(Beginning of STUDY TEXT)

Court of Appeals of Texas, Fourteenth District

July 25, 2017

REY GARZA, Appellant
v.
ROXANA REGALADO HARRISON AND JOSEPH SANTELLANA, INDIVIDUALLY AND AS RESPRESENTATIVES OF THE ESTATE OF JONATHEN ANTHONY SANTELLANA, DECEASED, Appellees

         On Appeal from the 80th District Court Harris County, Texas Trial Court Cause No. 2014-32961

          Panel consists of Justices Boyce, Jamison, and Brown.

          OPINION

          William J. Boyce Justice.

         This is an interlocutory appeal from the trial court's order denying appellant Rey Garza's motion to dismiss filed pursuant to Texas Civil Practice and Remedies Code section 101.106(f). The principal issue presented is whether Garza, a police officer for a city in Grimes County, was acting within the scope of his employment when he fatally shot a suspect in Harris County while attempting to arrest him. Because Garza's actions outside of his geographic jurisdiction did not constitute the performance of a duty lawfully assigned to him by his employer, we affirm the trial court's order.

         Background

         At all times relevant to the underlying events, Garza was employed as a peace officer by the City of Navasota Police Department in Grimes County. Garza entered into an agreement with an apartment complex to serve as a "courtesy officer" in exchange for free rent. The apartment complex is located in Harris County.

(End of STUDY TEXT)
(Beginning of DATA RECORDS)

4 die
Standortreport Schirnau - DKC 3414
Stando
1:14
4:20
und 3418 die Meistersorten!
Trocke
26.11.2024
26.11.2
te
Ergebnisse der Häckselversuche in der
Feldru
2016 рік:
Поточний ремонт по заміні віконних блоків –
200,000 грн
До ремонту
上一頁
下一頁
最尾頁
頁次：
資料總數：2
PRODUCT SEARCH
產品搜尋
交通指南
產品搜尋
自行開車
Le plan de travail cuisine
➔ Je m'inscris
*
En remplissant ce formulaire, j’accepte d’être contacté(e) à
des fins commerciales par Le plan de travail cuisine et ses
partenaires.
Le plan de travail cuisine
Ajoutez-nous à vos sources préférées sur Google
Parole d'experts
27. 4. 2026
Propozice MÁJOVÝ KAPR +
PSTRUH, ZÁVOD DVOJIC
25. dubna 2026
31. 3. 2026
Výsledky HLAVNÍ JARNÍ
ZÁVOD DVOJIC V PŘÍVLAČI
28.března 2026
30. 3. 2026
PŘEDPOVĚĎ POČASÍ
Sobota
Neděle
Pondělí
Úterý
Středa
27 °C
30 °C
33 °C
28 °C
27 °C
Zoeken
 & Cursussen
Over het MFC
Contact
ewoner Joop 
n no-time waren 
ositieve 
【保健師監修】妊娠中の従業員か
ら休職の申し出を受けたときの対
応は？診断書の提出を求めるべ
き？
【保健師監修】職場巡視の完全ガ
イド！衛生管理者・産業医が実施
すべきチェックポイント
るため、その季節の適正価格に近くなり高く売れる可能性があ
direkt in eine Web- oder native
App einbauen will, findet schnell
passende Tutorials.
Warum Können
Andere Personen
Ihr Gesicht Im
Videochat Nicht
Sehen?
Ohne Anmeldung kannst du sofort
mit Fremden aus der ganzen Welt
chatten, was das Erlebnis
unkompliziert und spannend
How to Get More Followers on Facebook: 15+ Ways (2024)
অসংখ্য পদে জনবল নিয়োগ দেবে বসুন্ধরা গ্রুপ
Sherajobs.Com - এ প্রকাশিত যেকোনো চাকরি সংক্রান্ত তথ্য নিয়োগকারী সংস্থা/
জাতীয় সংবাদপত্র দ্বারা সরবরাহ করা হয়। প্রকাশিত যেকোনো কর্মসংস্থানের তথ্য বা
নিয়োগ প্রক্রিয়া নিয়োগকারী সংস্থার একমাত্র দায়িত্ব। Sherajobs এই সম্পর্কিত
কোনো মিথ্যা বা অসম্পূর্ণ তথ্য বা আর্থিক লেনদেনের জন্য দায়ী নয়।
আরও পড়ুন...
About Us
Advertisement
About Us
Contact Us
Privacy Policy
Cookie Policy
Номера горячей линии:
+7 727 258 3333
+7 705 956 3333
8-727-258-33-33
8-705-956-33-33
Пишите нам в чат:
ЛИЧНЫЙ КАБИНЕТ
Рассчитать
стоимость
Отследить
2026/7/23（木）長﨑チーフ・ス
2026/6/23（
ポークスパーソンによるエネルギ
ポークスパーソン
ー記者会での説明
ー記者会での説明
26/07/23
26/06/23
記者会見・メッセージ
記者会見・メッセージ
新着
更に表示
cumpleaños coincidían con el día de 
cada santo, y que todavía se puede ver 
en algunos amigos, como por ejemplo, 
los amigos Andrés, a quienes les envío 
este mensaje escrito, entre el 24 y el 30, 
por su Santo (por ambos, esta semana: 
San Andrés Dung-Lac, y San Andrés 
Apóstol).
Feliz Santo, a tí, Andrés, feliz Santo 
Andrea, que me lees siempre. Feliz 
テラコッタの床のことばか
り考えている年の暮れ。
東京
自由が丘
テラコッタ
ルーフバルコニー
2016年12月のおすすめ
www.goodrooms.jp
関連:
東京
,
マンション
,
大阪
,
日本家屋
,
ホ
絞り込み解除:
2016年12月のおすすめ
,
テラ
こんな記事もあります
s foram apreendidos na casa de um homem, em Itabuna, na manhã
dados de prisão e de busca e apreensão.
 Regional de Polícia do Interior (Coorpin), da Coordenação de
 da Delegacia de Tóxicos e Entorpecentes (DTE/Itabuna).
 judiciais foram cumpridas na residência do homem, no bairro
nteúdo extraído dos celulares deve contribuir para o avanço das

(End of DATA RECORDS)

→ **EXERCISE GOAL**: According to the court opinion, what did Garza receive in exchange for serving as a "courtesy officer" at the apartment complex?

→ **ANSWER AREA**: Free rent.